→ **Instruction**: Below are the records; copy each line in which "options" occurs.

→ **Provided entries**:
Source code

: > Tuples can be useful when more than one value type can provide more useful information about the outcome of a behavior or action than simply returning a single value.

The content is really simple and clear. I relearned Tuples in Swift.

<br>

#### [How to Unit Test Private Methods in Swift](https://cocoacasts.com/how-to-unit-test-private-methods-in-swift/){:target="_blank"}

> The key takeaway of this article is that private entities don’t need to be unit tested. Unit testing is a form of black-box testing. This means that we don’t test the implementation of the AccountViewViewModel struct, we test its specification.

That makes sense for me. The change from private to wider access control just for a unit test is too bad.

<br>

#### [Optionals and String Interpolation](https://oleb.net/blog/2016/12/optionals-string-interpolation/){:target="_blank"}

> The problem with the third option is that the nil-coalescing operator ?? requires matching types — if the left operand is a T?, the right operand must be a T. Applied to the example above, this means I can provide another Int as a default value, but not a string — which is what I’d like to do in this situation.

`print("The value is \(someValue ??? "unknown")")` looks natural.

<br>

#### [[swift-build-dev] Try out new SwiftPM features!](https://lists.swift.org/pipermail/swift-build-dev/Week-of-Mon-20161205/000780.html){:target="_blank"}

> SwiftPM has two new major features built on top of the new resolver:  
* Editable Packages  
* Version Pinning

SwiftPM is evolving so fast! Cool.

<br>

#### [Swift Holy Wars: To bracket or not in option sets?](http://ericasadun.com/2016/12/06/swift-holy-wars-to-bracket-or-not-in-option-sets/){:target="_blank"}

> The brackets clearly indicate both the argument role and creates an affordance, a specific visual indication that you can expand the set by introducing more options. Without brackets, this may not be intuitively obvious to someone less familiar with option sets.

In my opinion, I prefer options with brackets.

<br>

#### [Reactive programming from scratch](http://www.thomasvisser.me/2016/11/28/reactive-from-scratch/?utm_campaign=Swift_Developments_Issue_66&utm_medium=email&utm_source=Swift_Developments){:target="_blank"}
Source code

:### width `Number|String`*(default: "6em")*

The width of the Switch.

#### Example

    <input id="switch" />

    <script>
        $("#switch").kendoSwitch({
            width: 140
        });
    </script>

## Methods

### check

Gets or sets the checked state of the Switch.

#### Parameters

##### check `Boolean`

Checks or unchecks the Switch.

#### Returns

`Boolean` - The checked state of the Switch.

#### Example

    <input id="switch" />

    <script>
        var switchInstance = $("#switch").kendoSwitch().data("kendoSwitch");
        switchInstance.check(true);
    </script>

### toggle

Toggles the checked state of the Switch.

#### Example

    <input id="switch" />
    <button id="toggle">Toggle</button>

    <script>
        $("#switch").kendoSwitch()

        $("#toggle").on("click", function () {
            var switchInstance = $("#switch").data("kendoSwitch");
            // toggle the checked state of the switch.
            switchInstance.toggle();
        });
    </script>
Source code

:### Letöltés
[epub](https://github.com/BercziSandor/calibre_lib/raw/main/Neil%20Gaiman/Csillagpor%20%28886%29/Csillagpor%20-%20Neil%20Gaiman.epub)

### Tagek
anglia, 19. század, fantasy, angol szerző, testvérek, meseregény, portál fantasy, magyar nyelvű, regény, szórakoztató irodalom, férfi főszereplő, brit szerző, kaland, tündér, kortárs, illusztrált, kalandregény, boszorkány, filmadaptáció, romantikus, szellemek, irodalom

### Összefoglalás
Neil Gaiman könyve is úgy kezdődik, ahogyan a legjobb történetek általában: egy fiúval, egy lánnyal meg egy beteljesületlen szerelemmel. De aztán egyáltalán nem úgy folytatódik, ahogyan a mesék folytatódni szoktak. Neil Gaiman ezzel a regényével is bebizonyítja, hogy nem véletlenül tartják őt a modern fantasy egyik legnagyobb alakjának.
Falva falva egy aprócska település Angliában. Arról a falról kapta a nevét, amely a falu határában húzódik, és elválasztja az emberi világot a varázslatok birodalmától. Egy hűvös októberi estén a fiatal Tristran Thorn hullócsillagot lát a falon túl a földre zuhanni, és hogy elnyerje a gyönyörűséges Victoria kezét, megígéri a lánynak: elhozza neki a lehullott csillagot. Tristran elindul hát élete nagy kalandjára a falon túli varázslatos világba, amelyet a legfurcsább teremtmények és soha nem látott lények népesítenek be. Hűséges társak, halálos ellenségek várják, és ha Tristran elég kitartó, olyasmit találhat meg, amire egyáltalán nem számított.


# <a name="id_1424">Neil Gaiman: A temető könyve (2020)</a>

→ **Exercise response**:
> The brackets clearly indicate both the argument role and creates an affordance, a specific visual indication that you can expand the set by introducing more options. Without brackets, this may not be intuitively obvious to someone less familiar with option sets.
In my opinion, I prefer options with brackets.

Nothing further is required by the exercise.